The one to the left is a metal and mother-of-pearlish material with a Virgin Mary holding baby Jesus. The one to the right depicts the resurrection (although I never realized it when I was a kid--it always seemed vaguely creepy to me).

This style of icon is common and affordable in Greece--paint on wood. I should mention that all the Greek icons are actually approved by the Church as authentic. The next time I go I'm heading to a shop I found outside of Mystras and splurging on a custom icon (the saint of your choice!) by an artist who makes the icons you find in churches and monasteries. My relatives go to Greece and shop for shoes and jewellery. I go and shop for religious paraphernalia. I get some odd looks at Customs. The icon above is of the Archangels, Michael and Gabriel.

This icon is unusual--made from a piece of olive wood (when paganism and Christianity combine! Olive being the sacred tree of Athena, of course). It was a gift from my grandmother's neighbour, a truly lovely lady.

This icon is definitely not church approved: I made it years ago. The background is tissue paper. The frame is from one of those stores that perpetually have "going out of business" sales.
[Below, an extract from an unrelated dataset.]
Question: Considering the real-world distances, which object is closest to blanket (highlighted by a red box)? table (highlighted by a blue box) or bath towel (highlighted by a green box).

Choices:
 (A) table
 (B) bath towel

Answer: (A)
And the picture is a postcard of St. George my parents gave me. The starving student's guide to making icons!

The Virgin and Child on the left was a gift. I'm not sure now where the crucifix came from (probably also a gift). The oil burner is one my family had for years and which I found disassembled and buried in a drawer. Did I mention my immediate family don't quite share my love of iconography?

Another paint on wood icon--this is probably the most common design you'll find in Greece. Don't get excited about that apparent glow over Jesus' heart--that's just a bit of glare from the window and the camera.

Another elaborate silver icon, you can get a better glimpse of the workmanship in this photo. These silver icons aren't supposed to tarnish, but this one didn't get the memo. I'm still trying to figure out how to clean it without ruining their faces.

I'm curious: what are your unusual/unconventional collections?